I have heard it first from Scot Kelby's "The 1' coolest tricks in LR" article, published in one of his magazines, Photoshop User.
Cheers,


----------



## DonRicklin (Oct 29, 2007)

Well, Scott, Matt, Dave, RC and the Laddie are always 'stealing' from each other.



Don


----------



## Sean McCormack (Oct 29, 2007)

Not to mention that Matt's recent Watermark video is remarkably similar to my one from the end of July!  

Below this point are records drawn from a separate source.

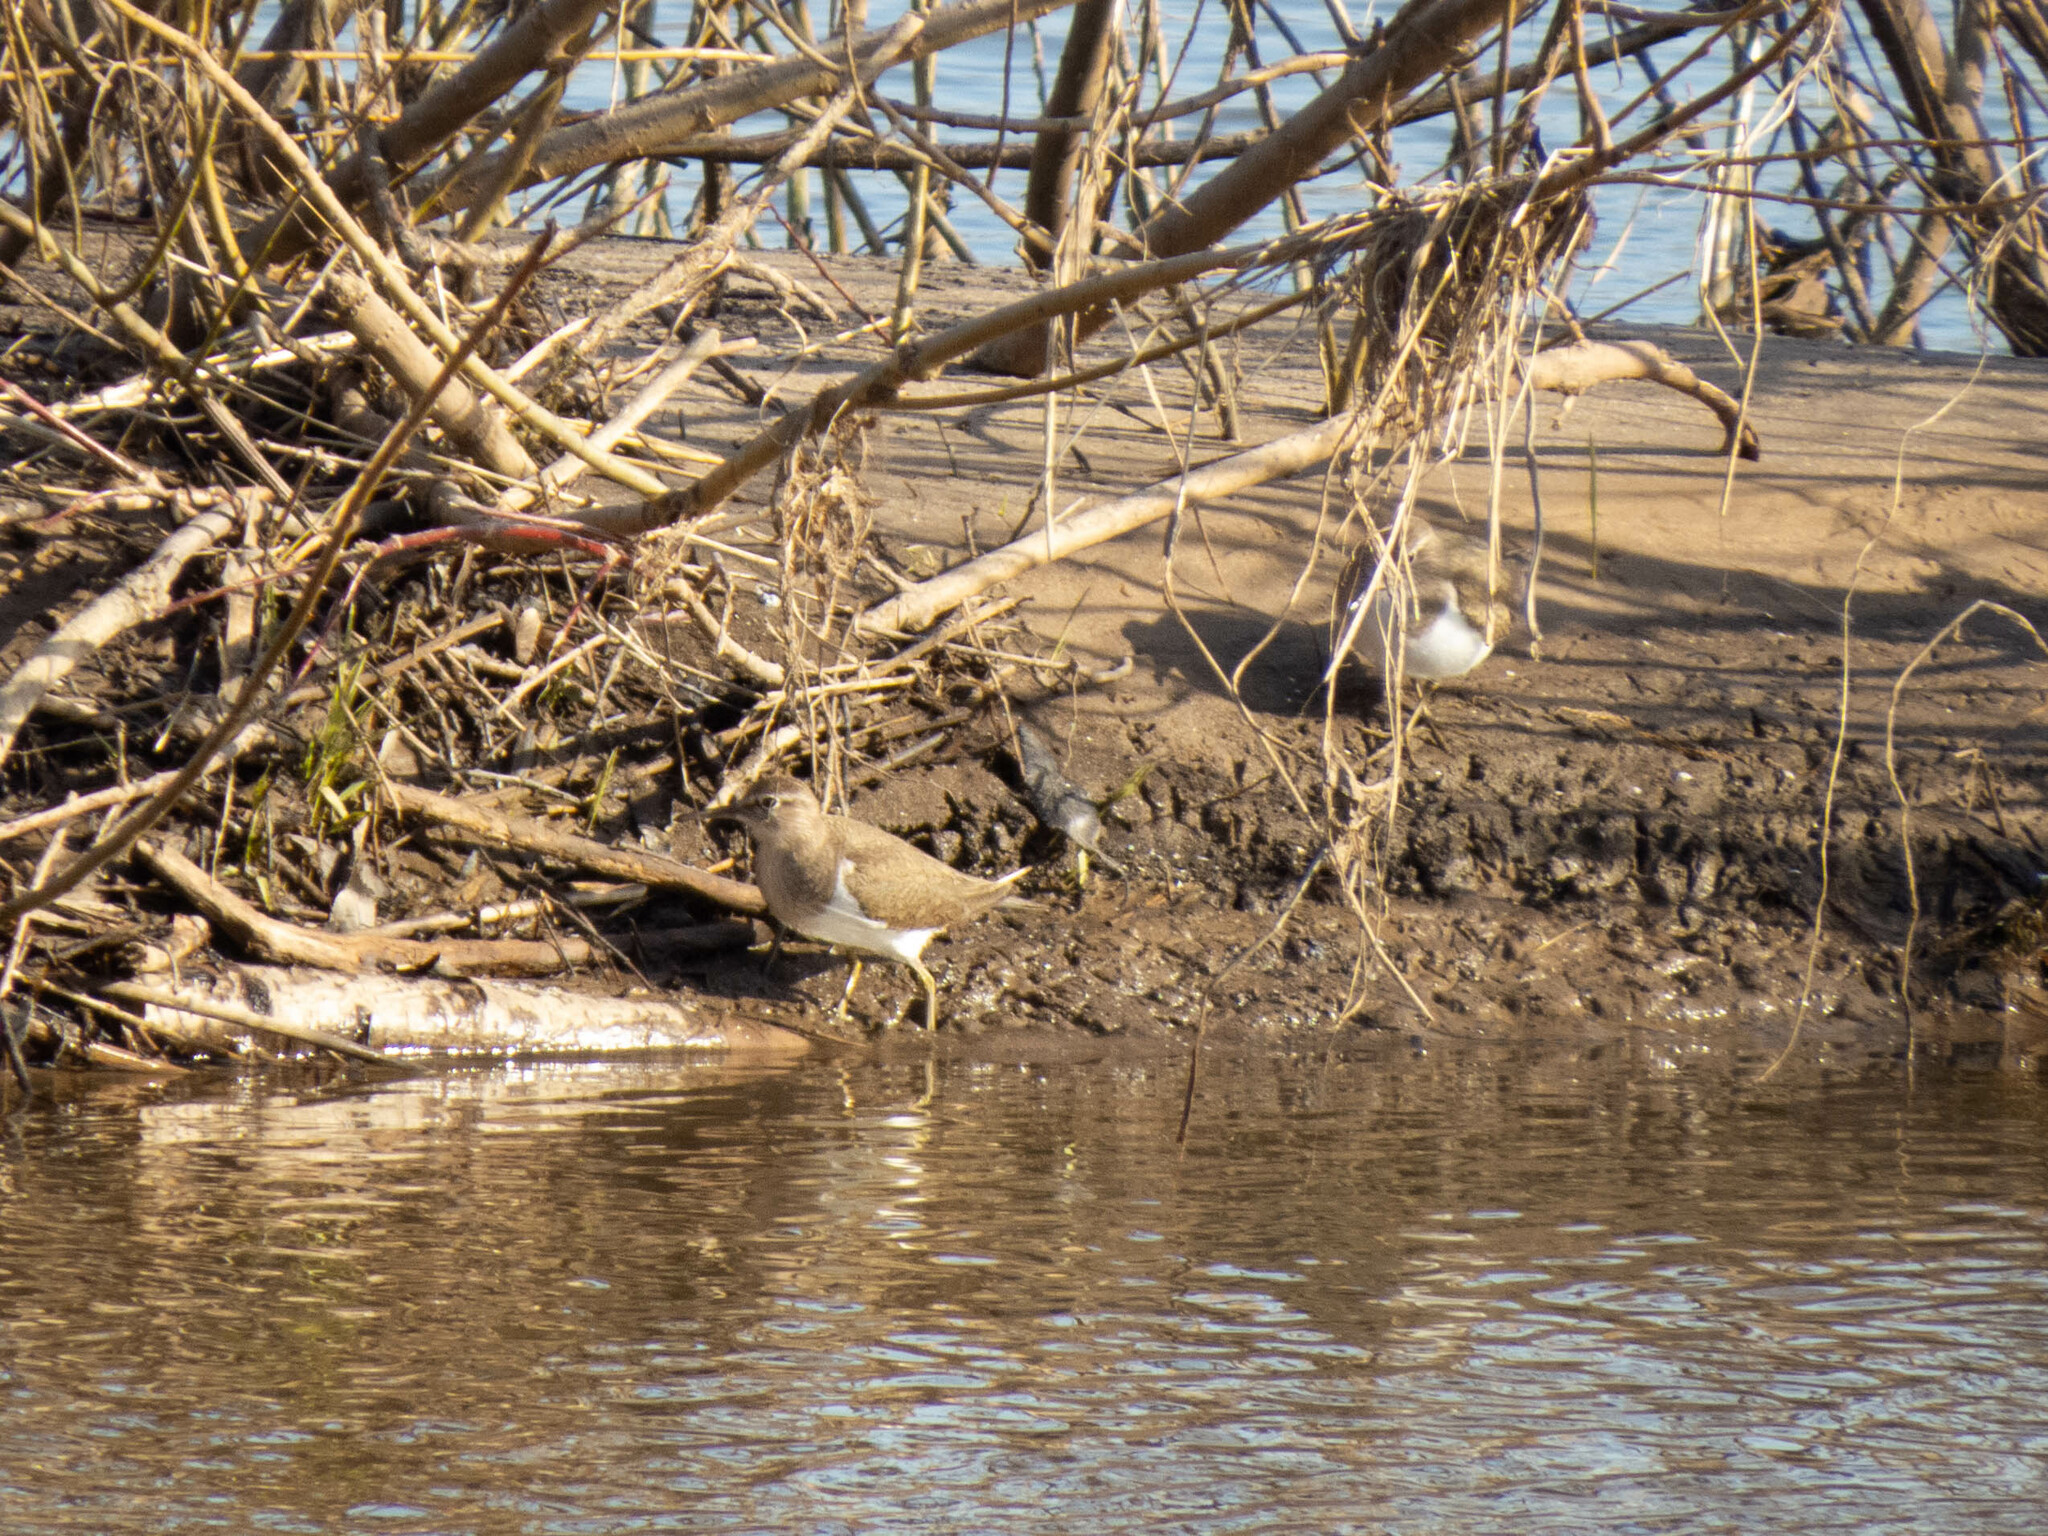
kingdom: Animalia
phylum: Chordata
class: Aves
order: Charadriiformes
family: Scolopacidae
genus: Actitis
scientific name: Actitis hypoleucos
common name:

Of course you can also Watermark using the copyright symbol in a Text ID plate, but having drop shadow etc, is cooler.


----------



## Clicio Barroso (Oct 31, 2007)

Sean McCormack said:


> Not to mention that Matt's recent Watermark video is remarkably similar to my one from the end of July!


Sean,

I am not interested in Matt's video, but I am truly interested in yours.
Where can we watch it?
Regards,

Clicio Barroso


----------



## DonRicklin (Oct 31, 2007)

Here you go Clicio. From Sean's Lightroom Blog.


Don


----------



## Clicio Barroso (Nov 1, 2007)

Thanks, Don!
I was being lazy, of course, so one more reason to thank you!


----------



## Sean McCormack (Nov 1, 2007)

Didn't see the post until now Clicio, or I'd have respondede myself. I was ribbing Matt about it, but he didn't actually see the original video.


----------



## jcmedeiros (Nov 1, 2007)

hoddo;162' said:
			
		

> and another one -
> 
> 'Shift + Enter' to play a slide show



Correction, Ctl-Enter starts the slideshow.


----------



## jcmedeiros (Nov 1, 2007)

Richard Earney said:


> Shift+Number Keys - to rate and move on
> Shift+X to Reject and Move on
> 
> Such superb time savers!



A variation is to just set Caps Lock On


----------